Sekjen PDIP: Kekuasaan Harus Dimiliki oleh Rakyat, Bukan Direbut Oleh Keluarga

Harus dibaca

Sekjen PDI Perjuangan (PDIP) Hasto Kristiyanto, menyinggung soal politik dinasti atau ambisi keluarga dalam perpolitikan Indonesia.
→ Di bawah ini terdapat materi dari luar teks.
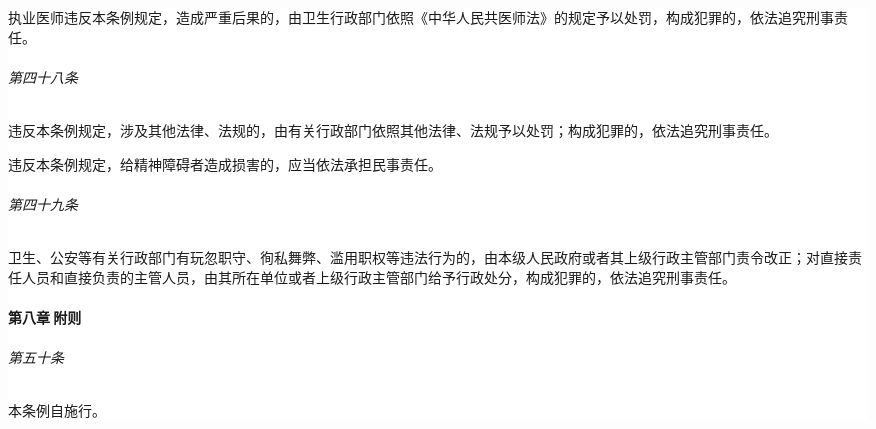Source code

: 执业医师违反本条例规定，造成严重后果的，由卫生行政部门依照《中华人民共医师法》的规定予以处罚，构成犯罪的，依法追究刑事责任。

###### 第四十八条

违反本条例规定，涉及其他法律、法规的，由有关行政部门依照其他法律、法规予以处罚；构成犯罪的，依法追究刑事责任。

违反本条例规定，给精神障碍者造成损害的，应当依法承担民事责任。

###### 第四十九条

卫生、公安等有关行政部门有玩忽职守、徇私舞弊、滥用职权等违法行为的，由本级人民政府或者其上级行政主管部门责令改正；对直接责任人员和直接负责的主管人员，由其所在单位或者上级行政主管部门给予行政处分，构成犯罪的，依法追究刑事责任。

#### 第八章 附则

###### 第五十条

本条例自施行。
Hal itu disampaikan Hasto pada acara deklarasi dukungan Yenny pada paslon Ganjar Pranowo-Mahfud Md.
Mulanya, Hasto Kristiyanto memuji Yenny yang ia nilai memilih memberikan dukungan atas dasar moral, bukan untuk ambisi keluarga.
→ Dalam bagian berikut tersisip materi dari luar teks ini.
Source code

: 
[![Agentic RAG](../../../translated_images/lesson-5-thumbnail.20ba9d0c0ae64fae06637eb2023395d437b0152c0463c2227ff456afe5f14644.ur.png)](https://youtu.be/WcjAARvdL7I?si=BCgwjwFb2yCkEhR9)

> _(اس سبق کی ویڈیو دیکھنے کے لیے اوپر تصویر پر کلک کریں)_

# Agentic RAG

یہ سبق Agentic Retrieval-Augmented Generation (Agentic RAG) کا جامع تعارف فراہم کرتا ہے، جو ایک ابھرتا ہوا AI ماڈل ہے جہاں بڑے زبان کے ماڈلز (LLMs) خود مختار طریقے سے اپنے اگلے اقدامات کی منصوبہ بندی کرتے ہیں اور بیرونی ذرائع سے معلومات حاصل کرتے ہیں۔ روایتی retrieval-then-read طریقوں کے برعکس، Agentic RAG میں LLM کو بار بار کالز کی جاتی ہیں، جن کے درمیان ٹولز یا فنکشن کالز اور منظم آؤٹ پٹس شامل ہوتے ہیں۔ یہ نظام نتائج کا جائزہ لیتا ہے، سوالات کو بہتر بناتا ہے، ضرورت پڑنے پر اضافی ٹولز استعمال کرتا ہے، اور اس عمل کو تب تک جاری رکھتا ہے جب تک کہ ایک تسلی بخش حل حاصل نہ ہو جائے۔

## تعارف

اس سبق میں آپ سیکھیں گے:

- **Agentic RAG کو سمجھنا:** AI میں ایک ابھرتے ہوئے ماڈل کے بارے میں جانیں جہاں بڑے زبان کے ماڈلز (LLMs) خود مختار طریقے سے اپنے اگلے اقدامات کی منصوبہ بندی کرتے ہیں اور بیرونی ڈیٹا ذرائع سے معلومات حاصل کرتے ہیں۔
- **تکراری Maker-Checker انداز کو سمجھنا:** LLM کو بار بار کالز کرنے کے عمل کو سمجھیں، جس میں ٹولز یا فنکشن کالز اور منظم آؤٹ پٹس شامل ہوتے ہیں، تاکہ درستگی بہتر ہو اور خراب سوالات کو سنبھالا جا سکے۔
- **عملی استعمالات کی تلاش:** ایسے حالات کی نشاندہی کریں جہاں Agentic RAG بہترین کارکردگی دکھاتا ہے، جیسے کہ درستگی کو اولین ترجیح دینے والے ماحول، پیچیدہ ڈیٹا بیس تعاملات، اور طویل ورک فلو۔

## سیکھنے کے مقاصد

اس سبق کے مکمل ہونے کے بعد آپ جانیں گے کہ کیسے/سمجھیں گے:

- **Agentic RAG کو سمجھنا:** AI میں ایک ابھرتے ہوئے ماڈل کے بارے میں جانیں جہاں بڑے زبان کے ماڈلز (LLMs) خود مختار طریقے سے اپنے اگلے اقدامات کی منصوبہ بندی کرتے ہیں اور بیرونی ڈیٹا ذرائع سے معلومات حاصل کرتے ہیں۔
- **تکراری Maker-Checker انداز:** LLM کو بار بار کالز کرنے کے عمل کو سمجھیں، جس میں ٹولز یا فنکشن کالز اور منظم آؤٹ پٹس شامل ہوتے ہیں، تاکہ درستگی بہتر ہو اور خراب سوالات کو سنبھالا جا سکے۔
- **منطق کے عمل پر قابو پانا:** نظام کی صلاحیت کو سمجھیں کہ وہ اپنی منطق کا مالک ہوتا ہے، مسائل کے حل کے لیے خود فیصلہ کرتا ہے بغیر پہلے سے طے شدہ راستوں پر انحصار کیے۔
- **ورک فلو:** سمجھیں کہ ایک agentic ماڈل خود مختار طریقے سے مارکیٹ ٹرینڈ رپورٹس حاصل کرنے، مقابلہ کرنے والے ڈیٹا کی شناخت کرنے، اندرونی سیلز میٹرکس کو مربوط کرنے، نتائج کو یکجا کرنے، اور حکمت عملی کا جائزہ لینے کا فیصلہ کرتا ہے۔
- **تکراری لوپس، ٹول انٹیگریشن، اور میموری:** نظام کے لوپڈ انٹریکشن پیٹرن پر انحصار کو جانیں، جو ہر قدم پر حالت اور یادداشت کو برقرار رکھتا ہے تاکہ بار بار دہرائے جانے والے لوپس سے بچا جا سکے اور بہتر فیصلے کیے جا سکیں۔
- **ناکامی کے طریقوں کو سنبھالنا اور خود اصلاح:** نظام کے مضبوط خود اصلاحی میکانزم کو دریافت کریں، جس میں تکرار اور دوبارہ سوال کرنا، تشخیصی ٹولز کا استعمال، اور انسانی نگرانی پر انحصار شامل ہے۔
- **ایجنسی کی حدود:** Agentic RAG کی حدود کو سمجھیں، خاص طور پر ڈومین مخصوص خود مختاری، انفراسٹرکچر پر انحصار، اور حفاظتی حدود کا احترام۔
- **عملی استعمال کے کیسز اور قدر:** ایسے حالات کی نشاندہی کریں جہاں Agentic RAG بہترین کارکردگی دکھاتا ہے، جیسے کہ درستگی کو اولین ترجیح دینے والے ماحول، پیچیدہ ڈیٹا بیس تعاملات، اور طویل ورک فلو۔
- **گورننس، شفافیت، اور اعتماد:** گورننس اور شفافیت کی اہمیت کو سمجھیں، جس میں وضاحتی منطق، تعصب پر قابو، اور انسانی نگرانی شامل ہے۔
“Saya yakin kita semua merasakan getaran rasa dari Mbak Yenny Wahid, suatu perenungan yang mendalam yang membuktikan bawah Indonesia adalah negeri spiritual, Indonesia adalah negeri yang digerakkan oleh suatu landasan moral, etika, ajaran tentang kebajikan, tentang kebenaran,” kata Hasto di Hotel Borobudur, Jakarta, Jumat (27/10/2023).
Hasto menyatakan senada dengan Yenny bahwa kekuasaan harus untuk rakyat, bukan keluarga. “Bagaimana kekuasaan itu harus didedikasikan bagi rakyat, bangsa dan negara, bukan didedikasikan bagi ambisi orang-perorang, apalagi suatu keluarga,” sambung dia.
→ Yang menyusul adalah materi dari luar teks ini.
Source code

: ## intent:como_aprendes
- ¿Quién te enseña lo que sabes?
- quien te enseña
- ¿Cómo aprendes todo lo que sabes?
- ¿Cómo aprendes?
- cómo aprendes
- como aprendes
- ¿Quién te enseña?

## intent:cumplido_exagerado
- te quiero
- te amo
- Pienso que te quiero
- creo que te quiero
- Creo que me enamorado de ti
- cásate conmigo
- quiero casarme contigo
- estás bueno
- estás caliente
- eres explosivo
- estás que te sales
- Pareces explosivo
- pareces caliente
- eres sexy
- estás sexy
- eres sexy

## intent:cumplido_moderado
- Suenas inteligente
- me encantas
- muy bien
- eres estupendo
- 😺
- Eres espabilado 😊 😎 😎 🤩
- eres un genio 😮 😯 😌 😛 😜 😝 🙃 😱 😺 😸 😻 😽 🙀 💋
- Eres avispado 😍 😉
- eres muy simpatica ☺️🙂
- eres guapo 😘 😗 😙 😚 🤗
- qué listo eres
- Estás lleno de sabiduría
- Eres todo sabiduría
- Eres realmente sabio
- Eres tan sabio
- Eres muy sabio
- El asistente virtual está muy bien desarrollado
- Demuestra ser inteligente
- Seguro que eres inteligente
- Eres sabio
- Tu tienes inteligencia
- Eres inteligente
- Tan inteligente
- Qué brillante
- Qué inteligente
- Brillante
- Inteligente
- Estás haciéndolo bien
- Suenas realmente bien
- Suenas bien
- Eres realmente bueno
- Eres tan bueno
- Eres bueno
Menurut Hasto, saat ini masyarakat ramai menyuarakan bahaya politik dinasti yang mulai menjamur di Indonesia.
“Itu suatu respons yang diberikan oleh masyarakat. semua menyuarakan hal yang sama, bahwa demokrasi yang liberal, kapitalistik dan juga mendorong berbagai bentuk politik dinasti,” kata Hasto.
PDIP, kata Hasto, mendengarkan keluhan masyarakat akan dugaan rekayasa keputusan Mahkamah Konstitusi (MK) terkait usia maju capres cawapres.
“Kami dengarkan dengan seksama, dengan jernih adalah suara ketika oleh ambisi kekuasaan itu kemudian hukum mencoba untuk direkayasa melalui MK. Ini yang didengarkan oleh PDIP, karena kami partai yang berasal dari rakyat,” ujar Hasto.
Oleh karena itu, PDIP memastikan paslon pihaknya tidak akan menyetujui rekayasa hukum. Ia menyebut paslon Ganjar-Mahfud akan membawa keadilan bagi rakyat, bukan elite.
“Suara-suara itu lah yang kemudian direspons dan Pak Ganjar-Prof Mahfud Md adalah jawaban agar keadilan bisa ditegakkan bagi semua. Agar politik yang diawali dari pemimpin yang berasal dari rakyat bukan dari kalangan elite,” pungkas dia.